AIM OF THE TASK:
Read the forum thread below about a display driver error. Which computer and operating system does Amy01 say are in use?

TEXT PASSAGE:
____________________

# Display driver error



## Amy01 (Dec 23, 2007)

Each time I play a game, any game, I keep getting a message that reads, display driver has stopped working and has recovered. I have tried to update my drivers but it still messes up. I used to be able to play games, such as need for speed most wanted and GTA San Andreas up till this week. After finding what drivers I had I found updates, I guess you can call them that and it tells me that its not the right drivers when trying to install them. But the gateway site tells me that its the driver I have for my computer. Its very confusing. I have a gateway gt5404 running windows vista home premium 32 bit and its bone stock. But like I said, I had no problems with any games till now. When I play San andreas the game works, barely, but there are numbers and letters popping up all over the screen while the game plays, now and then it freezes fora few seconds. I have tried everything to fix this.. Anyone have any ideas..


----------



## Amy01 (Dec 23, 2007)

Anyone? This problem is really starting to get to me


----------



## bhahar84 (Jan 7, 2008)

Hi Amy01!! :smile:


Seems like there is same issue with the driver that you installed on your computer, because it works fine before install the driver, am I right?

Try download this driver and see whether it solve your issue:
Windows Vista Intel(R) G965/Q963 Express Chipset Family Video Driver Version: 7.14.10.1147


This is the page which contains all the latest driver for your computer:
Your computer driver donwload page





Hope this helps :wave:


----------



## justpassingby (Mar 11, 2007)

____________________

GIVEN DATA:
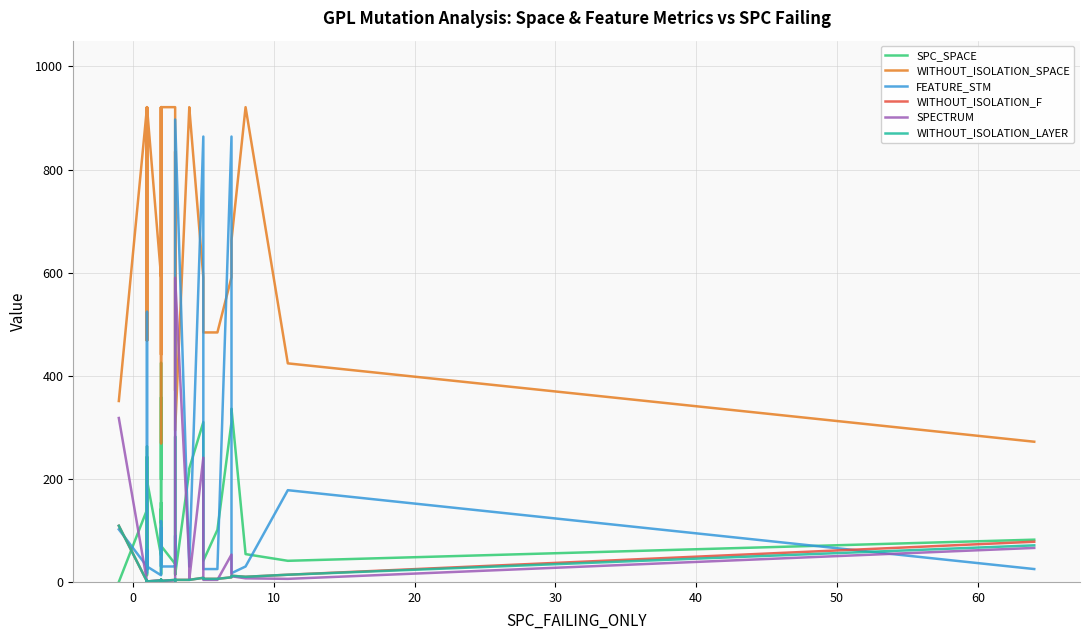

How many series are shown in this chart?

6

____________________

ANSWER FOR THE TASK:
A Gateway GT5404 running Windows Vista Home Premium 32-bit.